Hartman zwrócił uwagę, że w wielu krajach funkcjonuje "testament życia", w którym możemy określić swoją wolę w przypadku utraty przytomności czy śmierci. "Istnienie testamentu życia bardzo ułatwia procedury medyczne" - zauważył bioetyk. Dodał, że w Polsce wielokrotnie na pobranie organu nie zgadzają się najbliżsi zmarłego. "Moim osobistym zdaniem lekarze powinni korzystać z prawa, które umożliwia pobieranie narządów nawet wbrew woli rodziny. Trudno, to są kwestie życia i śmierci" - mówił Hartman.

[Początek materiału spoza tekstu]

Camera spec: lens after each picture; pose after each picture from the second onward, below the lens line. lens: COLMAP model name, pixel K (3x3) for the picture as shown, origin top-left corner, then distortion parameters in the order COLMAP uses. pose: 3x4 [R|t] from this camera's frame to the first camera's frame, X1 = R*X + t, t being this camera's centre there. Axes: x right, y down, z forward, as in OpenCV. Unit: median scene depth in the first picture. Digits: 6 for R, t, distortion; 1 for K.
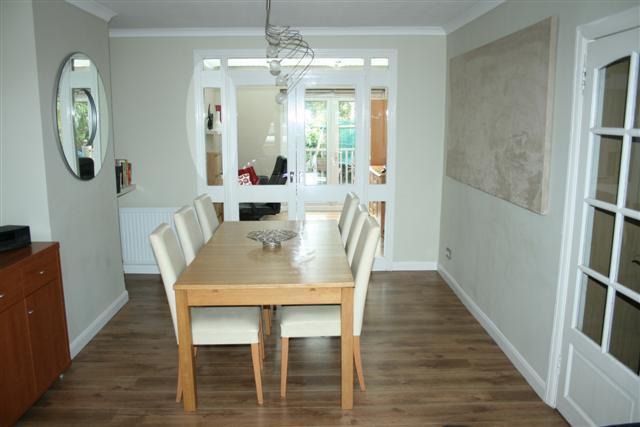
lens RADIAL K [[524.0, 0, 320.0], [0, 524.0, 213.5], [0, 0, 1]] dist [-0.183836, 0.202076]
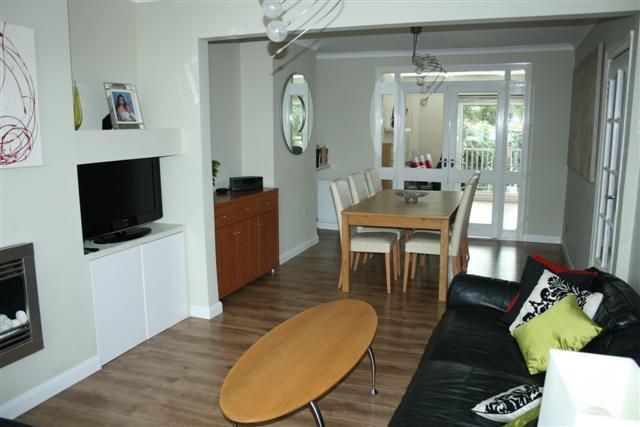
lens RADIAL K [[539.6, 0, 320.0], [0, 539.6, 213.5], [0, 0, 1]] dist [-0.121870, -0.004998]
pose [[0.924793, 0.059517, -0.375786, 0.240214], [-0.066882, 0.997739, -0.006571, 0.124010], [0.374546, 0.031210, 0.926683, -0.502353]]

Zdaniem dr. Piotra Przybyłowskiego ustawa regulująca tę sprawę daje oręż rodzinie, ale lekarze pozostaną osamotnieni w walce z systemem prawnym. "Zapis, że dwóch świadków może w każdej chwili potwierdzić zgłoszenie sprzeciwu do pobrania narządów jest wytrychem, który powoduje, że czasami dochodzi do gorszących dyskusji wewnątrz rodziny zmarłego" - mówił Przybyłowski. Jego zdaniem pobranie organów nie powinno się odbywać wbrew woli rodziny.

Dyskusję pod patronatem marszałka województwa Marka Sowy zorganizowały władze województwa, Ogólnopolskie Stowarzyszenie Osób Dializowanych i Collegium Medicum UJ.